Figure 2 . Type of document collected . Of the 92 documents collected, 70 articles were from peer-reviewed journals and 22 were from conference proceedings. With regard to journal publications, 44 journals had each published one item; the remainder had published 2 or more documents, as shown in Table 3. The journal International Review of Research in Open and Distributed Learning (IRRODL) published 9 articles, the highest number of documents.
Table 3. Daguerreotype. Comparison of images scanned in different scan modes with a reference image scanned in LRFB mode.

...

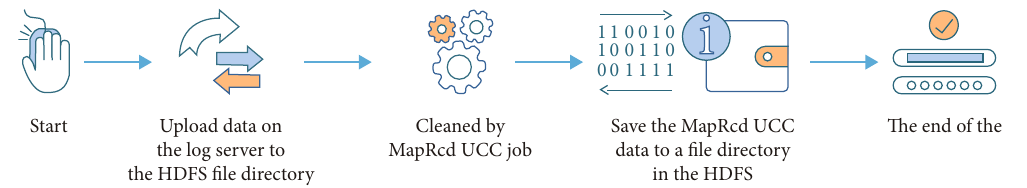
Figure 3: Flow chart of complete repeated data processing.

---

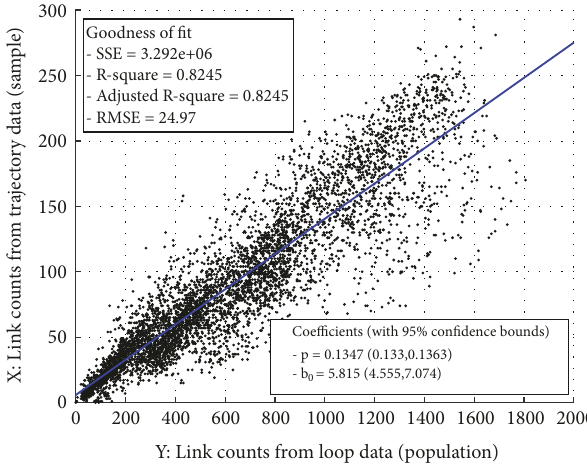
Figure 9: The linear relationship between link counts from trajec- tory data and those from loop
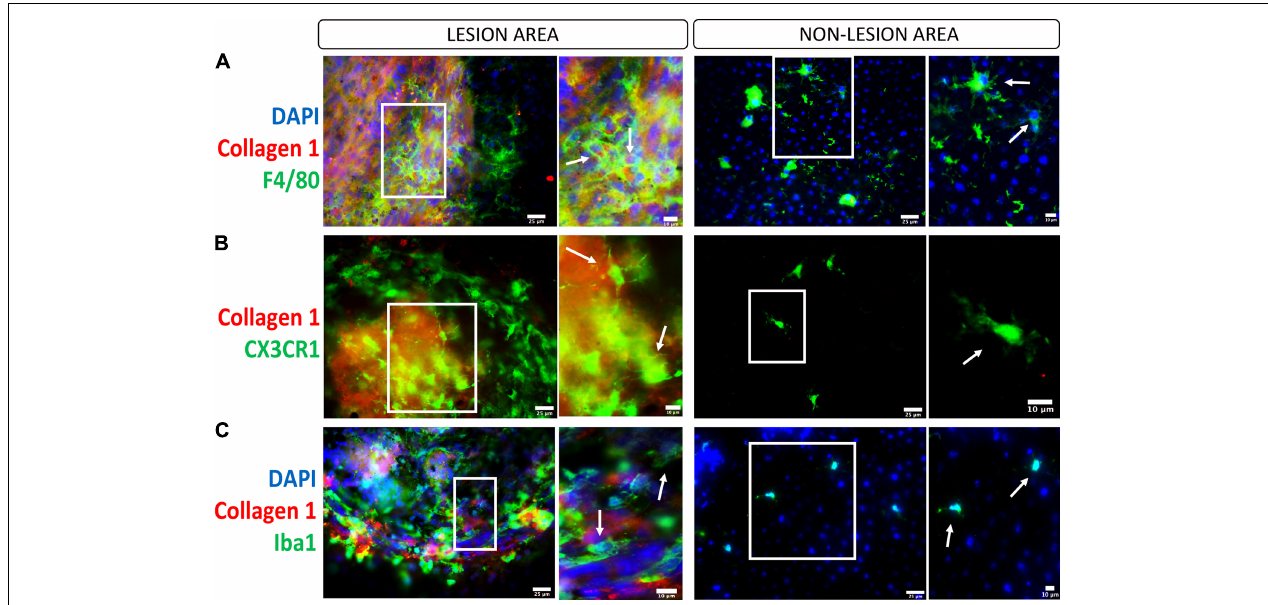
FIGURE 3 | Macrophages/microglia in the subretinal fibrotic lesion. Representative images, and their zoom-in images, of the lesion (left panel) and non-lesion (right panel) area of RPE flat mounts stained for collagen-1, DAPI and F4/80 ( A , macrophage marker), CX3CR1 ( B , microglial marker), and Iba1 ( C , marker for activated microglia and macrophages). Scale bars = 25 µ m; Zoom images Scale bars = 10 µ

[TASK DESCRIPTION] Show every line above in which the word "data" is found.

[ANSWER FOR THIS EXERCISE]
Figure 3: Flow chart of complete repeated data processing.
Figure 9: The linear relationship between link counts from trajec- tory data and those from loop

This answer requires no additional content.